*Task instructions*
Write out again the part of the listing that opens with the line containing "Wem gehören die Daten aus den Autos?" and closes with the line containing "tödlichen Raser-Unfall am Kurfürstendamm hat". Switch "Mappe" to "Akte" and leave everything else unchanged.

***** Dataset extract

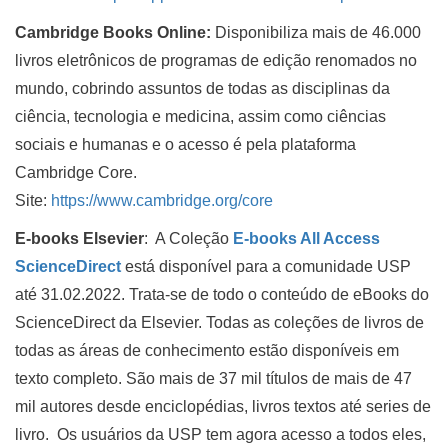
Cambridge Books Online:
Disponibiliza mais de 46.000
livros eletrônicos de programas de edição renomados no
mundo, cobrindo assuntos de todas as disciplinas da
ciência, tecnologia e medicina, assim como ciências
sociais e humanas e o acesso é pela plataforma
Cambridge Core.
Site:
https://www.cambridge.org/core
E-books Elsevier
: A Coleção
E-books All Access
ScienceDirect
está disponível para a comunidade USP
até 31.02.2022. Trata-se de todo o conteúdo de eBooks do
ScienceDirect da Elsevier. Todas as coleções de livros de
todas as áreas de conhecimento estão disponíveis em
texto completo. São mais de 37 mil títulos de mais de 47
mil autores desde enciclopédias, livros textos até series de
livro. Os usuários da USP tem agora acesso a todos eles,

**********
***** Dataset extract

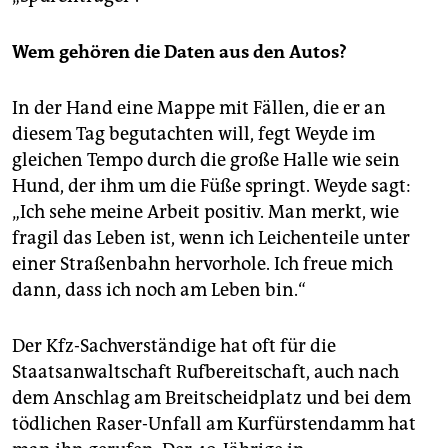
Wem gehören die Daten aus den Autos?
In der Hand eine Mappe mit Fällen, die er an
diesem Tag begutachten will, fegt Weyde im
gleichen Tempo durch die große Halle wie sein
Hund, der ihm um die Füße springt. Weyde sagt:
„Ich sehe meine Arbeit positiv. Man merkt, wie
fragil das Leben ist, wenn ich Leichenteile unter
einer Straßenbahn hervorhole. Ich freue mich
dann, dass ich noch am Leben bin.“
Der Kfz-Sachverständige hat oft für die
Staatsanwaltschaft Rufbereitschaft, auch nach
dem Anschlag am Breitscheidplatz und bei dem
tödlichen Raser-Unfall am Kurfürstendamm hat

**********

*Answer to the exercise*
Wem gehören die Daten aus den Autos?
In der Hand eine Akte mit Fällen, die er an
diesem Tag begutachten will, fegt Weyde im
gleichen Tempo durch die große Halle wie sein
Hund, der ihm um die Füße springt. Weyde sagt:
„Ich sehe meine Arbeit positiv. Man merkt, wie
fragil das Leben ist, wenn ich Leichenteile unter
einer Straßenbahn hervorhole. Ich freue mich
dann, dass ich noch am Leben bin.“
Der Kfz-Sachverständige hat oft für die
Staatsanwaltschaft Rufbereitschaft, auch nach
dem Anschlag am Breitscheidplatz und bei dem
tödlichen Raser-Unfall am Kurfürstendamm hat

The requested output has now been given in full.